##### Available data #####
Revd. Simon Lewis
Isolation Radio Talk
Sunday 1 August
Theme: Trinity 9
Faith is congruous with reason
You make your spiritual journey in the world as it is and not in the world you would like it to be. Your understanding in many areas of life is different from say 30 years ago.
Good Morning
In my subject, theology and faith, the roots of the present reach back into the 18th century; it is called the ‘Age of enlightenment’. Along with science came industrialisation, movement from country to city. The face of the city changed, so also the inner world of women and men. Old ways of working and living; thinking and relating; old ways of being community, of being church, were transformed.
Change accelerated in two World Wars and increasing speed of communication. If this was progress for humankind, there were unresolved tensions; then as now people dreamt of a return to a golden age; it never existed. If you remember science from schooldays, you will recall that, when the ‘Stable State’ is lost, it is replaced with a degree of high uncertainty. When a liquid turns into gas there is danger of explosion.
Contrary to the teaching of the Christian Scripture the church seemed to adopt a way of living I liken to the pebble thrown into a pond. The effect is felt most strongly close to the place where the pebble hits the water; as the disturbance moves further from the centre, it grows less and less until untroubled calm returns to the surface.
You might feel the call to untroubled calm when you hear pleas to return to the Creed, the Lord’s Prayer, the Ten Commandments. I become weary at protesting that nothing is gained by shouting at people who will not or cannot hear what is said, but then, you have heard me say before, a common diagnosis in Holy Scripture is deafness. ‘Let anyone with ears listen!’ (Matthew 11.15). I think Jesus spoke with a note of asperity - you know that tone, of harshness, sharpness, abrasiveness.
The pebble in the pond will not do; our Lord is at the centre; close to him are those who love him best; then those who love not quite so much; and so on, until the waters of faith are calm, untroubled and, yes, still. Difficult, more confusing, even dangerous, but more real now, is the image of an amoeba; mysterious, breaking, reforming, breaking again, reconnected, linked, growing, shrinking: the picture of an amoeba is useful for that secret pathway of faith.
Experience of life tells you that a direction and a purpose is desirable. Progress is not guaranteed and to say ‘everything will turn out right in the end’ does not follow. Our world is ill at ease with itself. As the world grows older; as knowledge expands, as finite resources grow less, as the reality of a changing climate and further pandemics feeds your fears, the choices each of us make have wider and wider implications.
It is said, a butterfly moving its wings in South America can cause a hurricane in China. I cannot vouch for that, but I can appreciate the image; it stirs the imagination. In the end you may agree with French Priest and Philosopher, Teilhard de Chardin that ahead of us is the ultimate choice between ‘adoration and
#####
| What you have to do |
Leave out every line above except those from the line with "Change accelerated in" up to and including the line with "Contrary to the", and copy those exactly.

| Final answer |
Change accelerated in two World Wars and increasing speed of communication. If this was progress for humankind, there were unresolved tensions; then as now people dreamt of a return to a golden age; it never existed. If you remember science from schooldays, you will recall that, when the ‘Stable State’ is lost, it is replaced with a degree of high uncertainty. When a liquid turns into gas there is danger of explosion.
Contrary to the teaching of the Christian Scripture the church seemed to adopt a way of living I liken to the pebble thrown into a pond. The effect is felt most strongly close to the place where the pebble hits the water; as the disturbance moves further from the centre, it grows less and less until untroubled calm returns to the surface.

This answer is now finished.